暑さ忘れる爽快感!炭酸飲料販売好調

 炭酸飲料の販売が好調だ。節電意識が高まる中で気温が上がり、炭酸の爽快感を求める消費者が増えたことなどで、6、7月は前年同月を1割前後上回って推移している。炭酸飲料市場はカロリーの低い無糖飲料やハイボールの割り材として炭酸水の販売増も後押しし、2010年まで4年連続で伸びているが、今夏はさらに拍車がかかった形。緑茶やスポーツ飲料など「定番」を炭酸化した商品の投入も増えており、市場は活気づいている。
 キリンビバレッジの推計によると、6月の炭酸飲料販売量は前年同月比で11%増、7月も8%増と好調だった。同社の販売量も、6月は無糖の「大人のキリンレモン」を刷新して発売したことも寄与し、20%増となった。昨年も猛暑だったことで伸びたが、今年は節電意識の高まりによって市場拡大トレンドが加速しているとみられる。
 全国清涼飲料工業会の調べによると、炭酸飲料生産量は1995年から10年以上、下降気味だった。健康志向が高まる中で、糖分の多いイメージが敬遠されたとみられる。しかし、2006年から順次、サントリーの「ペプシネックス」、日本コカ・コーラの「コカ・コーラゼロ」、アサヒ飲料の「三ツ矢サイダー オールゼロ」など各社が主力商品で糖分やカロリーを抑えたタイプを発売。これらがきっかけとなり、07年から市場は増加に転じた。

抽出データ:
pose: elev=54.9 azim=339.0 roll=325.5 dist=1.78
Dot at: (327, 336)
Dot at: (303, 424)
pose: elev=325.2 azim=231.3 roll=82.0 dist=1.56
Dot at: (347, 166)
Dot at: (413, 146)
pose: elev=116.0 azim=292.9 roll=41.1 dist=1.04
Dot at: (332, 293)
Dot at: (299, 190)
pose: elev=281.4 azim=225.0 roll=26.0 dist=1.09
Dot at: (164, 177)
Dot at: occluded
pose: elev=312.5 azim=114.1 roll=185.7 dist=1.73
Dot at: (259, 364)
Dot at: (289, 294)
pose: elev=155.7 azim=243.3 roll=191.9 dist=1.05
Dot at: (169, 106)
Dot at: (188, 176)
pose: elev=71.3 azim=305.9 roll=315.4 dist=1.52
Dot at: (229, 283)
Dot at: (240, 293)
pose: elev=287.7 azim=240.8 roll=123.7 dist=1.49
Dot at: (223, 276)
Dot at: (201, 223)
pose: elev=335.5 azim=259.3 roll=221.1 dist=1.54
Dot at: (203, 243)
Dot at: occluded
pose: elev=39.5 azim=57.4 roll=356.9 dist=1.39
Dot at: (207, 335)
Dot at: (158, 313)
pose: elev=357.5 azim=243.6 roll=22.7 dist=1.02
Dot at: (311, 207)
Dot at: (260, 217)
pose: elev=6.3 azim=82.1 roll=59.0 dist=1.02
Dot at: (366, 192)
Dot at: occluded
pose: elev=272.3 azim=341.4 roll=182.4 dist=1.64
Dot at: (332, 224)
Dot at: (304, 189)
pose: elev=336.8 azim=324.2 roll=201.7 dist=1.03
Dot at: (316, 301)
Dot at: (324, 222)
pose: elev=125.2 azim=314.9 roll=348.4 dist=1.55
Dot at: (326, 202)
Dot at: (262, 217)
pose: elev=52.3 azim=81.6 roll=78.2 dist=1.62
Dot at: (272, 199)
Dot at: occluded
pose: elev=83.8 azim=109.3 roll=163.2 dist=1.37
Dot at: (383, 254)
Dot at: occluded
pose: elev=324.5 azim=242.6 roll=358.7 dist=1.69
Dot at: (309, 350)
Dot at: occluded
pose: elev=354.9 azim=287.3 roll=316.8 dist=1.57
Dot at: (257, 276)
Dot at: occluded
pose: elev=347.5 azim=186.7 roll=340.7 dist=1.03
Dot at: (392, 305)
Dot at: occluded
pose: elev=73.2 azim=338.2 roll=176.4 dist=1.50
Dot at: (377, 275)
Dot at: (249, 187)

作業内容 A: 記録の先頭の行から書き始め、「Dot at: (299, 190)」を含む行まで、両端の行も含めて一字一句変えずに書き写すこと。
作業内容 B: 炭酸飲料の販売を扱った記事の続きを、最後に示された文の次から書き足すこと。
炭酸飲料の記事と記録は、互いに関係のない別々の資料である。

作業結果 A:
pose: elev=54.9 azim=339.0 roll=325.5 dist=1.78
Dot at: (327, 336)
Dot at: (303, 424)
pose: elev=325.2 azim=231.3 roll=82.0 dist=1.56
Dot at: (347, 166)
Dot at: (413, 146)
pose: elev=116.0 azim=292.9 roll=41.1 dist=1.04
Dot at: (332, 293)
Dot at: (299, 190)

作業結果 B:
 加えて、09年ごろからはウイスキーを炭酸水で割って飲むハイボールが人気に。ブーム火付け役のサントリーは昨年3月末、ハイボールの割り材として瓶で販売してきた炭酸水「サントリーソーダ」の500ミリリットル入りペットボトルを発売。今年6~7月の販売は前年同月比15%増と好調を維持している。
 市場の活況を受け、7月下旬にはキリンの緑茶「生茶 ザ・スパークリング」、今月30日にはアサヒの果汁飲料「バヤリース オレンジスパークリング」など各社の定番を炭酸化した商品も次々と登場している。
 炭酸飲料の拡大とは対照的に、緑茶やコーヒー系飲料市場は07年以降、下降気味だ。08年9月のリーマン・ショックでの景気低迷により、「家でつくれる緑茶やコーヒーに対し、炭酸飲料の価値が見直されたのでは」(メーカー関係者)という指摘もある。(高橋寛次)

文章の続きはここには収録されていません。